Been thinking of trying out a woodworking spindle sander to help with cleaning up the inside radiuses of steel brackets, gussets, etc.. I came across this article, http://www.rd.com/americanwoodworker/toolguide/TT_SpindleSanders.pdf Anybody ever used a wood sander for metal use? How does it hold up?
I doubt it will handle the load or hold up for long. The best for steel are Burr-King, but they're very expensive.
I have the combination OSCILLATING SPINDLE - BELT sander (Ridgid) that's rated for wood. But if I don't abuse it, it's been working very well for fabricating metal brackets and finishing rough edges. (course I don't make a living with it)
I don't think the types of garnet abrasive rolls those things use would last very long at all on steel. I've used those rubber mandrel things with the garnet abrasive sanding drums on them for aluminum in a drill press to smooth up inside curves, and the sandpaper in them clogs up fast and gets dull too quickly. They work good for wood, but not that great for metal. You'd probably be better off using a die grinder with a carbide burr to rough it out and then use head porting type sandpaper rolls to smooth it out some more. My favorite all purpose carbide burr is a "tree" shape that's about 3/8" at the fat part and about 1" long. By changing the angle you hold it against the steel, you can get a variety of different radius cuts. A cylinder with a ball end, or a plain ball type burr are also handy.

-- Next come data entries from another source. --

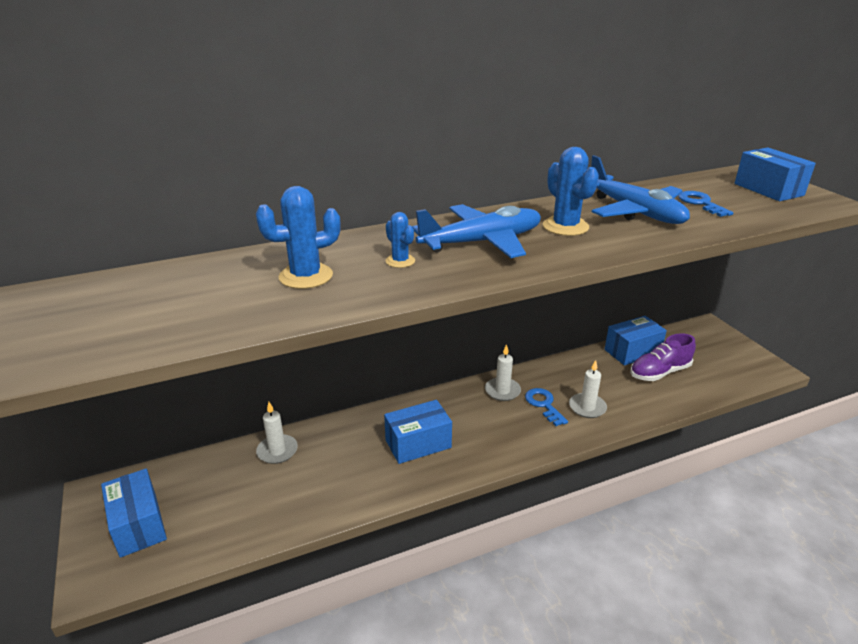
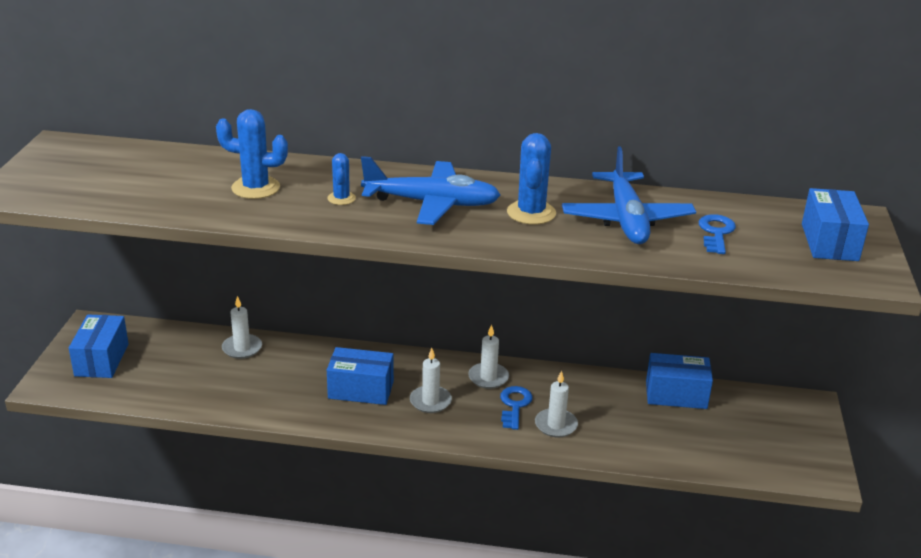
camera: 30 degrees right, 0 degrees up
purple shoe [630,333,696,381] -> none
none -> white candle [410,348,452,413]

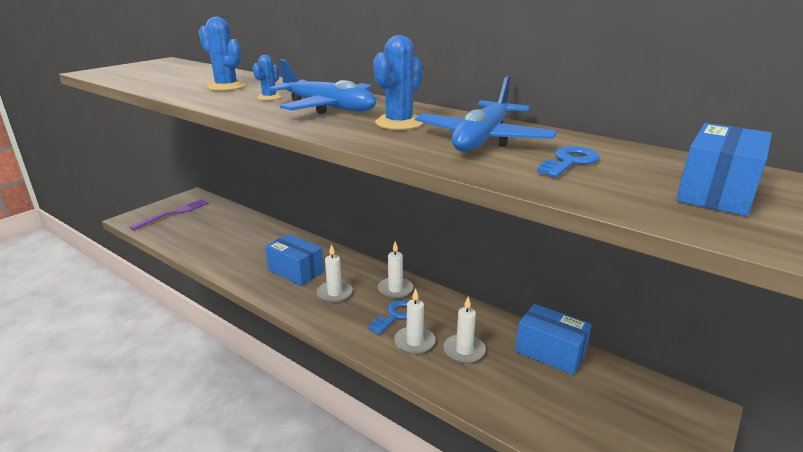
camera: 30 degrees right, 5 degrees down
blue box [69,315,129,378] -> purple fork [129,199,209,230]
white candle [222,296,262,359] -> white candle moved to [444,296,486,363]

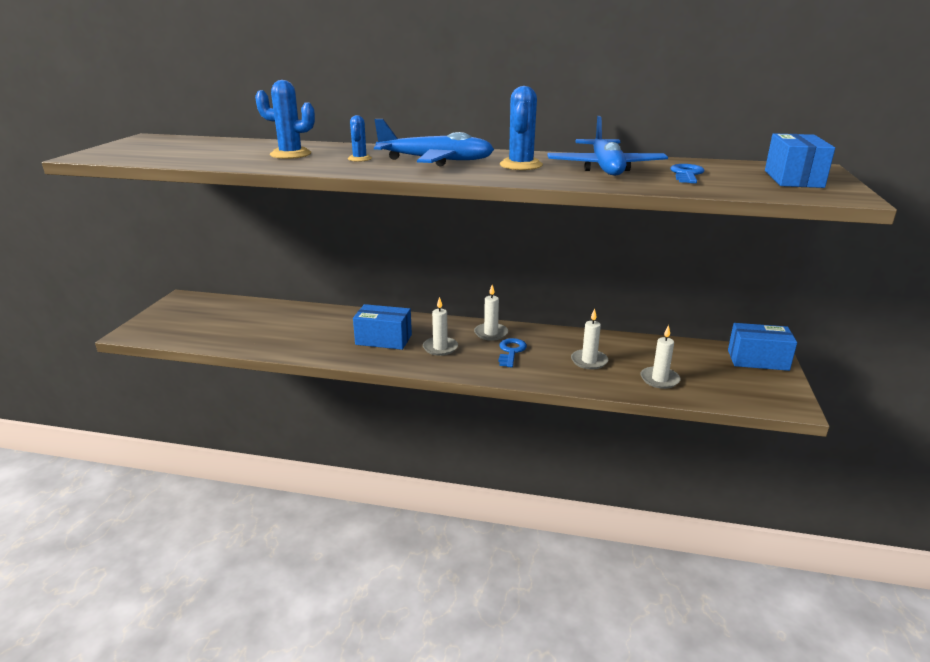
camera: 25 degrees left, 0 degrees up
purple fork [129,199,209,230] -> none
white candle [394,288,435,354] -> white candle moved to [640,325,681,389]
blue box [515,304,592,375] -> blue box moved to [728,323,797,371]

That's the kind of usage that I am look at, home shop stuff. Burr King is out of my price range, unless I find a SMOKING deal on one. I have been looking at a slightly heavier duty version of the Jet in the above article. I have the cartridge rolls and rubber drums for my air grinder, but when I want to grind a nice 90 degree edge, well, I have no delusions of grandeur for my fabrication abilities. I see this sander as as great way to make really pretty brackets, with really pretty edges and/or chamfers.
If there is ONE drawback to my woodworking OSCILLATING SPINDLE - BELT unit; it's when your working with VERY thin material. (steel or aluminum) When the belt is at the top of its "stroke"; very thin material can slip under the belt and throw it off. I solved the problem by using a piece of 3/4" plywood on the table - same size as the table - that lifts the work piece up enough so that doesn't happen. Even though the oscillating belt moves up and down so thin material doesn't wear out the lower part of the belt; I use UNI-DIRECTIONAL Silicon carbide belts and tubes so I can flip them over and use both the top and bottom. Another thing, is USE belt dressing*, - it's like a big eraser - it extends the life of the belt - and spindle tubes - especially when working with aluminum. *Sometimes referred to as; "Abrasive Belt and Disk Cleaner."